All Aboard Florida, a unit of Fortress Investment Group LLC, plans to borrow $405 million to help finance a high-speed railway along the state’s eastern coast over the opposition of some local residents.
AAF Holdings LLC may sell five-year notes that yield about 12 percent, according to a person with knowledge of the transaction who asked not to be identified because they weren’t authorized to speak publicly about it. AAF increased the offering from $390 million previously marketed. The bonds will have a payment-in-kind toggle option, which allows interest to be paid in additional notes, the person said.
The company applied for a $1.6 billion loan from the Federal Railroad Administration, according to Lauren Dunaj, a spokeswoman for All Aboard Florida who works for Finn Partners.
Bankers at JPMorgan Chase & Co., which is helping to manage the sale, declined to comment on the offering, spokeswoman Tasha Pelio wrote in a June 13 e-mail.
The railway, estimated to cost more than $2 billion, would link Miami to Orlando with transit times of less than three hours, according to the project’s website. Orlando and Miami are the top tourist destinations in Florida. The train will also stop at downtown locations in Fort Lauderdale and West Palm Beach, population centers with international airports.
The train will speed past smaller, less-affluent towns and cities along Florida’s east coast without stopping. Some jurisdictions, including Port St. Lucie and Martin County, have passed resolutions against the project, saying it will create noise and traffic problems.

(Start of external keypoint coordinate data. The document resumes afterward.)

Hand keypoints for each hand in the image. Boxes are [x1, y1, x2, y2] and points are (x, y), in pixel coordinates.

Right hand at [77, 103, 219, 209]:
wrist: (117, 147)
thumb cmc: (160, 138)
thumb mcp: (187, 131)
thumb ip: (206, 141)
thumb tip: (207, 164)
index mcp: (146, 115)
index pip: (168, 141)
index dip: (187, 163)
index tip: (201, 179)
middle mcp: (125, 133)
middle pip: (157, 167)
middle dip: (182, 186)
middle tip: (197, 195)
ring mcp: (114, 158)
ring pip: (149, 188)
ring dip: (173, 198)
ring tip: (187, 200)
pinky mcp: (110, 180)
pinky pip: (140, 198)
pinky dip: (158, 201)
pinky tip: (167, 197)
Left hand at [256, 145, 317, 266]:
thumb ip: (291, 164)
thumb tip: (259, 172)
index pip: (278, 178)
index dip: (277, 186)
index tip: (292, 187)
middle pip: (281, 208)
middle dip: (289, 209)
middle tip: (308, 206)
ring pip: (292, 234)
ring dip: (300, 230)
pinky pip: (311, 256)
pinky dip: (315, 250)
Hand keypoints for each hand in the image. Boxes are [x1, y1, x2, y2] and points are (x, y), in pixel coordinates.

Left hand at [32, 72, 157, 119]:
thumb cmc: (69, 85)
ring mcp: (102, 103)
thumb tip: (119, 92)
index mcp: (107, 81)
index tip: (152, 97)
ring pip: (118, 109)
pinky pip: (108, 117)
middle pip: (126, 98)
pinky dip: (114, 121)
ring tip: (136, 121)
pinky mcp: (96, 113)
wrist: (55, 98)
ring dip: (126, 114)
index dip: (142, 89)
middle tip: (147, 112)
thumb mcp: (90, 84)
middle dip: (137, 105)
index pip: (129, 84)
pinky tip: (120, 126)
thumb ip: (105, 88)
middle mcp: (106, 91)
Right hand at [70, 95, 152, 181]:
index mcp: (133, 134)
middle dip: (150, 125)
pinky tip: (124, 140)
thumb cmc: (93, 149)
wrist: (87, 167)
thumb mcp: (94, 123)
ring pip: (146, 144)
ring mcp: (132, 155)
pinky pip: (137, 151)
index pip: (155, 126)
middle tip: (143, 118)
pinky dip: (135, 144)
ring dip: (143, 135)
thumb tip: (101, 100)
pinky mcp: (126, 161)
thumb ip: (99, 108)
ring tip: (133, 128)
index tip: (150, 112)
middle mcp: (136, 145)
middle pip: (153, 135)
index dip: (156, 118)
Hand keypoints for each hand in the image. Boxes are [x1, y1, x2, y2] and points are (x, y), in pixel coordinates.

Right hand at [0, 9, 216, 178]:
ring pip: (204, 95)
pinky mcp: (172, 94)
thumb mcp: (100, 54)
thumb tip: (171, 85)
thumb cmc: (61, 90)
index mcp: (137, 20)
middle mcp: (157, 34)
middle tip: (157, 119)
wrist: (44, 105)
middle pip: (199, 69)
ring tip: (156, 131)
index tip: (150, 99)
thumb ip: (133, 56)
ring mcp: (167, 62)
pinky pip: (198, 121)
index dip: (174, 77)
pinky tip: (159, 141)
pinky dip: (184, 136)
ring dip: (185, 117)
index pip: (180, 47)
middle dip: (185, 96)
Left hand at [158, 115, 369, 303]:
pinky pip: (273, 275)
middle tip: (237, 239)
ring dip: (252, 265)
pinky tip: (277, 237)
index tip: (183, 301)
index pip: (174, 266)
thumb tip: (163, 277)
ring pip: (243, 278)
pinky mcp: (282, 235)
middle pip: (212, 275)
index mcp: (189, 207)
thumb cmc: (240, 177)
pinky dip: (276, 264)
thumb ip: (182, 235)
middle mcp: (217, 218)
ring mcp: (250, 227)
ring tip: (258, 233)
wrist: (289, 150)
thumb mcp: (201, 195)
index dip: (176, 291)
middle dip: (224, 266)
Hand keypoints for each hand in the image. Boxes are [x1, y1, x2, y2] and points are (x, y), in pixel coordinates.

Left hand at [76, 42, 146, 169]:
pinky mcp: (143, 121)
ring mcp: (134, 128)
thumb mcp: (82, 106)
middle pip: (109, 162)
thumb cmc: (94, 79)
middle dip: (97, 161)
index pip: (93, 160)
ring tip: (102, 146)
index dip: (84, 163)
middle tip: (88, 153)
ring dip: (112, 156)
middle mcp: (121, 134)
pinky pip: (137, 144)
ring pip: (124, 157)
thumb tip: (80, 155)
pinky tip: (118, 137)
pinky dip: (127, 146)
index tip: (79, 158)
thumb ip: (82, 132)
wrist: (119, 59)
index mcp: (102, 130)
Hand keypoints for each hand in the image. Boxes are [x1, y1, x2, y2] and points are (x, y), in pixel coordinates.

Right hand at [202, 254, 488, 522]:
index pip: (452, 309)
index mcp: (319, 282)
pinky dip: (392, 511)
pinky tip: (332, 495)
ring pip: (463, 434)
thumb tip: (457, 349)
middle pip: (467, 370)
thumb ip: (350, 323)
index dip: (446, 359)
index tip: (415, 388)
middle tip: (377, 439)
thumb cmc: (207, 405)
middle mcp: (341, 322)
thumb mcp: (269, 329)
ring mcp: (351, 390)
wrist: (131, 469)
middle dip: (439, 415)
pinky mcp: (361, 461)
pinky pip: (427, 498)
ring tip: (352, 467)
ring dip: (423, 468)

Florida’s Republican Governor, Rick Scott, sent letters to All Aboard Florida and the Federal Railroad Administration last week asking for more time for public input before the project is approved.
Fortress, the first publicly traded private-equity and hedge-fund manager in the U.S., acquired All Aboard Florida’s parent company, Florida East Coast Industries Inc., for $2.65 billion in July 2007, according to data compiled by Bloomberg.